- _Description of the task_:
Copy out each of the lines below verbatim, keeping every character unchanged.

[[ Records for this task, beginning ]]

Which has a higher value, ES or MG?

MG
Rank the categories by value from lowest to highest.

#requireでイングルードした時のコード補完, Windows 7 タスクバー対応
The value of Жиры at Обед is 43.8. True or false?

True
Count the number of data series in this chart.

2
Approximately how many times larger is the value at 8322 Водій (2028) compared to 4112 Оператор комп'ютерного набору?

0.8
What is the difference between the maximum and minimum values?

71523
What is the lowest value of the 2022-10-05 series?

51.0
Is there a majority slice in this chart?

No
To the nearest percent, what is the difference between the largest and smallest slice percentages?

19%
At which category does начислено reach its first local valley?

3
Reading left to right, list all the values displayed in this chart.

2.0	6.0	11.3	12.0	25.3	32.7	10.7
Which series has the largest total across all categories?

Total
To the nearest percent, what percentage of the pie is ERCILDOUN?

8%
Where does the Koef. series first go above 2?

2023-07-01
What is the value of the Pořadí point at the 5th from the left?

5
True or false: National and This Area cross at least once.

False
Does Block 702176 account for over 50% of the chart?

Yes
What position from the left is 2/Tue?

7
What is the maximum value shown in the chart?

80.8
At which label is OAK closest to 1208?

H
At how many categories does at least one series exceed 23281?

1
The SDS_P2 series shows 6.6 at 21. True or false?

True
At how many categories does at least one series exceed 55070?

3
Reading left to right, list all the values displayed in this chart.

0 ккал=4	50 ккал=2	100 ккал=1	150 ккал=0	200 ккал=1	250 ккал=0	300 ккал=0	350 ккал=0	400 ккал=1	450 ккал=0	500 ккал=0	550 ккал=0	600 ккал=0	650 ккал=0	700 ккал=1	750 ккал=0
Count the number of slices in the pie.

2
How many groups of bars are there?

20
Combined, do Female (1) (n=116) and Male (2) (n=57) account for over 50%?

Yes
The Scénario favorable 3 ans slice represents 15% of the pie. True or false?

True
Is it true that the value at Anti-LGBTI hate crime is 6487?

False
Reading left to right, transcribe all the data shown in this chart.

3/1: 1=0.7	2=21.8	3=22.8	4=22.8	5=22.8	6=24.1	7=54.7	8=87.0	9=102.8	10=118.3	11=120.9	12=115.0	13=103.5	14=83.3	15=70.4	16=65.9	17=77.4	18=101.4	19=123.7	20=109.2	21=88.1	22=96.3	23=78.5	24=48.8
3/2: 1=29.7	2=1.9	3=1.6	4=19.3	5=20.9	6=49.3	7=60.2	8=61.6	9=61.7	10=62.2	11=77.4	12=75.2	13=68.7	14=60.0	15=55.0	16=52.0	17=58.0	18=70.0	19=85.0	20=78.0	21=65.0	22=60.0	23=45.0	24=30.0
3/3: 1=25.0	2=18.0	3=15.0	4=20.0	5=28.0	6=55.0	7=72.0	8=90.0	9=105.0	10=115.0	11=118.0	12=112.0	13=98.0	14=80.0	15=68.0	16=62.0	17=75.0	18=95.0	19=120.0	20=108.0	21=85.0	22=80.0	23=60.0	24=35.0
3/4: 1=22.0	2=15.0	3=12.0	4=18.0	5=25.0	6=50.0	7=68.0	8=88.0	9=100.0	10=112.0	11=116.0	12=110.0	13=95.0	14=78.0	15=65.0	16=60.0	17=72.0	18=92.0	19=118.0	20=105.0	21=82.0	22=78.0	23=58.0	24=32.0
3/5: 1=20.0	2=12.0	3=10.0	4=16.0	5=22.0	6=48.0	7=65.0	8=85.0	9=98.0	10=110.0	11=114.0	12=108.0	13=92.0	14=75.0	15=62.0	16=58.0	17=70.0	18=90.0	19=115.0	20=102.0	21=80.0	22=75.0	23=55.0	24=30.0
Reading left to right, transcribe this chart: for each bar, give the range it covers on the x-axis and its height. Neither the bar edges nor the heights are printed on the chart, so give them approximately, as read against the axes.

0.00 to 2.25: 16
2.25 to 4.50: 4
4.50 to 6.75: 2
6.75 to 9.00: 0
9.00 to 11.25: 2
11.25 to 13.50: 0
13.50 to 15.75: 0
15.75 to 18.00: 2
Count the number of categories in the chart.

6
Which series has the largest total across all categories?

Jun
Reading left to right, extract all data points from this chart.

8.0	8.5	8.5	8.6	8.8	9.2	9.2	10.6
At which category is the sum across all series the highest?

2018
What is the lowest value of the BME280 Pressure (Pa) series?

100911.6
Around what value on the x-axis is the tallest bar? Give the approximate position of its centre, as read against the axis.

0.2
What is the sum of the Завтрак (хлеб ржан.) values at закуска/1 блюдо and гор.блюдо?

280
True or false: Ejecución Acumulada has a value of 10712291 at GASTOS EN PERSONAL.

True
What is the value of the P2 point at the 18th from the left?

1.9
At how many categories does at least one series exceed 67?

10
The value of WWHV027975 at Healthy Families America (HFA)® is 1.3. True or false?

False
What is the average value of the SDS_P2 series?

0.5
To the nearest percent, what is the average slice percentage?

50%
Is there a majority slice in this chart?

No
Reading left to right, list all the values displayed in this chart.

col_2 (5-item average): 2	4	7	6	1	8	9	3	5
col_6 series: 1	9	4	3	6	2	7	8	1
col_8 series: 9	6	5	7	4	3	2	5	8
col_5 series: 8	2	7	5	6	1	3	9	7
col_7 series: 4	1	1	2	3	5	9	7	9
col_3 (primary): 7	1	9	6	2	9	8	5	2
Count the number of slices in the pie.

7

[[ Records for this task, end ]]

- _Output for this task_:
Which has a higher value, ES or MG?

MG
Rank the categories by value from lowest to highest.

#requireでイングルードした時のコード補完, Windows 7 タスクバー対応
The value of Жиры at Обед is 43.8. True or false?

True
Count the number of data series in this chart.

2
Approximately how many times larger is the value at 8322 Водій (2028) compared to 4112 Оператор комп'ютерного набору?

0.8
What is the difference between the maximum and minimum values?

71523
What is the lowest value of the 2022-10-05 series?

51.0
Is there a majority slice in this chart?

No
To the nearest percent, what is the difference between the largest and smallest slice percentages?

19%
At which category does начислено reach its first local valley?

3
Reading left to right, list all the values displayed in this chart.

2.0	6.0	11.3	12.0	25.3	32.7	10.7
Which series has the largest total across all categories?

Total
To the nearest percent, what percentage of the pie is ERCILDOUN?

8%
Where does the Koef. series first go above 2?

2023-07-01
What is the value of the Pořadí point at the 5th from the left?

5
True or false: National and This Area cross at least once.

False
Does Block 702176 account for over 50% of the chart?

Yes
What position from the left is 2/Tue?

7
What is the maximum value shown in the chart?

80.8
At which label is OAK closest to 1208?

H
At how many categories does at least one series exceed 23281?

1
The SDS_P2 series shows 6.6 at 21. True or false?

True
At how many categories does at least one series exceed 55070?

3
Reading left to right, list all the values displayed in this chart.

0 ккал=4	50 ккал=2	100 ккал=1	150 ккал=0	200 ккал=1	250 ккал=0	300 ккал=0	350 ккал=0	400 ккал=1	450 ккал=0	500 ккал=0	550 ккал=0	600 ккал=0	650 ккал=0	700 ккал=1	750 ккал=0
Count the number of slices in the pie.

2
How many groups of bars are there?

20
Combined, do Female (1) (n=116) and Male (2) (n=57) account for over 50%?

Yes
The Scénario favorable 3 ans slice represents 15% of the pie. True or false?

True
Is it true that the value at Anti-LGBTI hate crime is 6487?

False
Reading left to right, transcribe all the data shown in this chart.

3/1: 1=0.7	2=21.8	3=22.8	4=22.8	5=22.8	6=24.1	7=54.7	8=87.0	9=102.8	10=118.3	11=120.9	12=115.0	13=103.5	14=83.3	15=70.4	16=65.9	17=77.4	18=101.4	19=123.7	20=109.2	21=88.1	22=96.3	23=78.5	24=48.8
3/2: 1=29.7	2=1.9	3=1.6	4=19.3	5=20.9	6=49.3	7=60.2	8=61.6	9=61.7	10=62.2	11=77.4	12=75.2	13=68.7	14=60.0	15=55.0	16=52.0	17=58.0	18=70.0	19=85.0	20=78.0	21=65.0	22=60.0	23=45.0	24=30.0
3/3: 1=25.0	2=18.0	3=15.0	4=20.0	5=28.0	6=55.0	7=72.0	8=90.0	9=105.0	10=115.0	11=118.0	12=112.0	13=98.0	14=80.0	15=68.0	16=62.0	17=75.0	18=95.0	19=120.0	20=108.0	21=85.0	22=80.0	23=60.0	24=35.0
3/4: 1=22.0	2=15.0	3=12.0	4=18.0	5=25.0	6=50.0	7=68.0	8=88.0	9=100.0	10=112.0	11=116.0	12=110.0	13=95.0	14=78.0	15=65.0	16=60.0	17=72.0	18=92.0	19=118.0	20=105.0	21=82.0	22=78.0	23=58.0	24=32.0
3/5: 1=20.0	2=12.0	3=10.0	4=16.0	5=22.0	6=48.0	7=65.0	8=85.0	9=98.0	10=110.0	11=114.0	12=108.0	13=92.0	14=75.0	15=62.0	16=58.0	17=70.0	18=90.0	19=115.0	20=102.0	21=80.0	22=75.0	23=55.0	24=30.0
Reading left to right, transcribe this chart: for each bar, give the range it covers on the x-axis and its height. Neither the bar edges nor the heights are printed on the chart, so give them approximately, as read against the axes.

0.00 to 2.25: 16
2.25 to 4.50: 4
4.50 to 6.75: 2
6.75 to 9.00: 0
9.00 to 11.25: 2
11.25 to 13.50: 0
13.50 to 15.75: 0
15.75 to 18.00: 2
Count the number of categories in the chart.

6
Which series has the largest total across all categories?

Jun
Reading left to right, extract all data points from this chart.

8.0	8.5	8.5	8.6	8.8	9.2	9.2	10.6
At which category is the sum across all series the highest?

2018
What is the lowest value of the BME280 Pressure (Pa) series?

100911.6
Around what value on the x-axis is the tallest bar? Give the approximate position of its centre, as read against the axis.

0.2
What is the sum of the Завтрак (хлеб ржан.) values at закуска/1 блюдо and гор.блюдо?

280
True or false: Ejecución Acumulada has a value of 10712291 at GASTOS EN PERSONAL.

True
What is the value of the P2 point at the 18th from the left?

1.9
At how many categories does at least one series exceed 67?

10
The value of WWHV027975 at Healthy Families America (HFA)® is 1.3. True or false?

False
What is the average value of the SDS_P2 series?

0.5
To the nearest percent, what is the average slice percentage?

50%
Is there a majority slice in this chart?

No
Reading left to right, list all the values displayed in this chart.

col_2 (5-item average): 2	4	7	6	1	8	9	3	5
col_6 series: 1	9	4	3	6	2	7	8	1
col_8 series: 9	6	5	7	4	3	2	5	8
col_5 series: 8	2	7	5	6	1	3	9	7
col_7 series: 4	1	1	2	3	5	9	7	9
col_3 (primary): 7	1	9	6	2	9	8	5	2
Count the number of slices in the pie.

7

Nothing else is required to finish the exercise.